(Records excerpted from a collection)
----------------

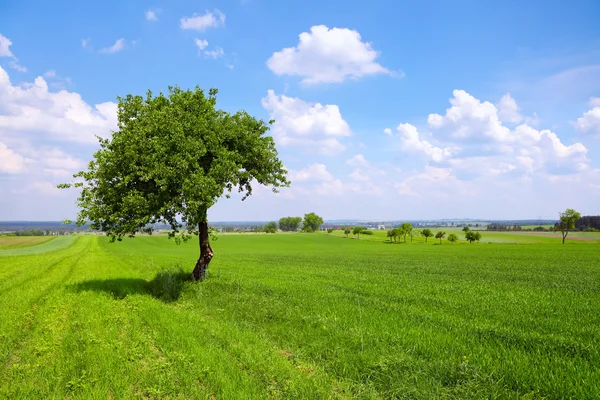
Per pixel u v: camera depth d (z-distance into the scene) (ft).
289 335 39.11
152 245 338.75
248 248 313.94
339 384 27.35
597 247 272.31
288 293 62.54
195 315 48.08
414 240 491.31
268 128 80.89
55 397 24.68
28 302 55.83
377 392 26.30
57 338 37.88
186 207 62.39
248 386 26.07
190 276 79.20
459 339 35.94
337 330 39.37
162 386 25.90
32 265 120.06
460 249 263.70
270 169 78.02
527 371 27.58
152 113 64.54
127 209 59.62
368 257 178.60
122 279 82.79
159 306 52.54
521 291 69.21
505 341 35.32
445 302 56.70
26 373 28.48
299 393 25.03
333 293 63.00
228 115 74.02
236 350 33.06
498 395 24.64
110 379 27.07
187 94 69.00
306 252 235.61
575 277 94.17
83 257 163.22
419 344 34.30
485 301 58.03
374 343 35.29
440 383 26.37
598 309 51.60
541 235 560.20
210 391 25.80
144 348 33.58
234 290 65.87
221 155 66.03
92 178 63.46
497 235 576.61
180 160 59.57
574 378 26.09
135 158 60.85
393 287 73.31
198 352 32.17
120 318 44.57
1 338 37.35
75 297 59.16
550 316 47.47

----------------

• **PROBLEM DESCRIPTION**
Print, word for word, every entry shown above; the pictures stay out.

• **EXERCISE SOLUTION**
Per pixel u v: camera depth d (z-distance into the scene) (ft).
289 335 39.11
152 245 338.75
248 248 313.94
339 384 27.35
597 247 272.31
288 293 62.54
195 315 48.08
414 240 491.31
268 128 80.89
55 397 24.68
28 302 55.83
377 392 26.30
57 338 37.88
186 207 62.39
248 386 26.07
190 276 79.20
459 339 35.94
337 330 39.37
162 386 25.90
32 265 120.06
460 249 263.70
270 169 78.02
527 371 27.58
152 113 64.54
127 209 59.62
368 257 178.60
122 279 82.79
159 306 52.54
521 291 69.21
505 341 35.32
445 302 56.70
26 373 28.48
299 393 25.03
333 293 63.00
228 115 74.02
236 350 33.06
498 395 24.64
110 379 27.07
187 94 69.00
306 252 235.61
575 277 94.17
83 257 163.22
419 344 34.30
485 301 58.03
374 343 35.29
440 383 26.37
598 309 51.60
541 235 560.20
210 391 25.80
144 348 33.58
234 290 65.87
221 155 66.03
92 178 63.46
497 235 576.61
180 160 59.57
574 378 26.09
135 158 60.85
393 287 73.31
198 352 32.17
120 318 44.57
1 338 37.35
75 297 59.16
550 316 47.47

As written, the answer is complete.